• L'intelligence chez Proust

    Proust incite, en fait, à apprécier mieux la vie

                Renoir, Jeune fille lisant dans un jardin, 1874 
    Bizarre conception de l'intelligence dans La Prisonnière. Il s'agit d'Albertine.
    « Elle n'était pas frivole du reste, lisait beaucoup quand elle était seule et me faisait la lecture quand elle était avec moi. Elle était devenue extrêmement intelligente. Elle disait, en se trompant d'ailleurs: « Je suis épouvantée en pensant que sans vous, je serais restée stupide. Ne le niez pas, vous m'avez ouvert un monde d'idées que je ne soupçonnais pas, et le peu que je suis devenue, je ne le dois qu'à vous. »
    Résumons: Albertine rétrospectivement comprend qu'elle était stupide quand le narrateur a fait sa connaissance à Balbec la première fois. Elle est devenue intelligente à force de lire et de parler avec lui, ce qui lui a permis d'entrer dans le monde des idées.

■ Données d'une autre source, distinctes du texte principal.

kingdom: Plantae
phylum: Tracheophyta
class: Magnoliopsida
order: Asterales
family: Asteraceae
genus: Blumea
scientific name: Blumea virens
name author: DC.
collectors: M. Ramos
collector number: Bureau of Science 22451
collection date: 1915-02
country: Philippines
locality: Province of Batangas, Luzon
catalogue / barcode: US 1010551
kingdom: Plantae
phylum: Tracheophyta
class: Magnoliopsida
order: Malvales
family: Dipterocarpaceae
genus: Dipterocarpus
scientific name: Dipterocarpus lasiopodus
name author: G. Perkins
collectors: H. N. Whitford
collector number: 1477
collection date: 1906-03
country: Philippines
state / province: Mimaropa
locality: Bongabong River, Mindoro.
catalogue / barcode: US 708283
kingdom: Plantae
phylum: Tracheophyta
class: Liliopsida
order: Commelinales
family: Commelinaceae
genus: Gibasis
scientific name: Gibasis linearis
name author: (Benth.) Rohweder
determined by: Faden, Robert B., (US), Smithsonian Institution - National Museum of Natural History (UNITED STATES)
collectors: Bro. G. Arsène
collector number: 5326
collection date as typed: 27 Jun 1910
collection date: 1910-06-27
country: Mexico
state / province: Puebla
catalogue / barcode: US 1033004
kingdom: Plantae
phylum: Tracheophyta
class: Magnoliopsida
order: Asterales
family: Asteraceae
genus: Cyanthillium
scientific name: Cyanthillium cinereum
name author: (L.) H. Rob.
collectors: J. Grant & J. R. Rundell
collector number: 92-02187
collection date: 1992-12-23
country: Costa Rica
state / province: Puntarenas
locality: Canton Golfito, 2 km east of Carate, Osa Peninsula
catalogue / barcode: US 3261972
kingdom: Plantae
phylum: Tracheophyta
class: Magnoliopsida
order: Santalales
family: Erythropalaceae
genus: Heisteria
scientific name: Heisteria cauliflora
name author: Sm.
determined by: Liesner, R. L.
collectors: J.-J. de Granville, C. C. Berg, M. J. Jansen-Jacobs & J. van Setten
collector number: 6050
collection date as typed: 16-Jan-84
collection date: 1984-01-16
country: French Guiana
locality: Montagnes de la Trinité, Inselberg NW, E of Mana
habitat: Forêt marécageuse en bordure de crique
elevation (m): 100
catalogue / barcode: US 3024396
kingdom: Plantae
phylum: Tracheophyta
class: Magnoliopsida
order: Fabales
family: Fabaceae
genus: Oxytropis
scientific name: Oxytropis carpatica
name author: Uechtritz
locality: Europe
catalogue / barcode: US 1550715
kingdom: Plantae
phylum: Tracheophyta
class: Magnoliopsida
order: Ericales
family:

    Une vision qui nous étonne. Nous avons plutôt tendance à considérer, actuellement, que nous sommes intelligents ou pas, et que ça n'a rien à voir avec la culture. Que l'intelligence est en quelque sorte un système de fonctionnement du cerveau, une manière qu'ont les synapses de communiquer entre elles. Ainsi, nous admettons que des gens illettrés ou qui n'ont jamais eu accès au monde des idées peuvent être intelligents, et que certains érudits sont stupides.
    Je préfère la conception de Proust. C'est peut-être parce que nous ne croyons plus à elle que la littérature est désaffectée. Si on lui donne comme seul but le plaisir, elle attire moins que si on affirme qu'elle permet un accroissement de l'être, et, singulièrement, de l'intelligence.
    Ce qui est vrai. Nous en avons tous fait l'expérience. Nous nous sommes tous sentis plus intelligents grâce à la fréquentation d'une grande oeuvre ou d'un grand esprit.
    (Par exemple en lisant Proust.)


  • Commentaires

    1
    a.m.
    Mercredi 12 Novembre 2008 à 17:15
    la déculturation
    Tu pourras lire avec intérêt La grande déculturation de Renaud Camus.Il y est question du phénomène que tu pointes, et qui est effectivement un phénomène de société. Homo festivus se sent mieux sans le poids de la culture. Il préfère la salle de musculation, le bassin olympique et les bonnes BD. Quant à l'amour, on se demande si... ça le passionne.Quant au plaisir qui serait le but des littératures actuelles, tu m'expliqueras de quel plaisir il s'agit. Je suis impatient de le savoir.
    2
    Baupe
    Jeudi 13 Novembre 2008 à 13:11
    Littérature désaffectée.
    J'ai ceci en tête: "Peu importe si le nombre d'adhérents baisse, tant que nous tenons la S.N.C.F." (Georges Marchais, je crois.)La littérature, par essence, noyaute. Et puis, il faut toujours se questionner sur le pouvoir. Ici, celui du narrateur, quant à sa compétence,implicitement proclamée, relative à l'intelligence. Tcho Marcel.
    3
    Vendredi 14 Novembre 2008 à 17:07
    corps et esprit
    Un échange. Albertine donne son corps, le narrateur son intelligence.
    4
    Samedi 15 Novembre 2008 à 15:50
    ...
    il y aussi de belles phrases sur l'intelligence de Françoise, la bonne. Une femme vraiment épatante.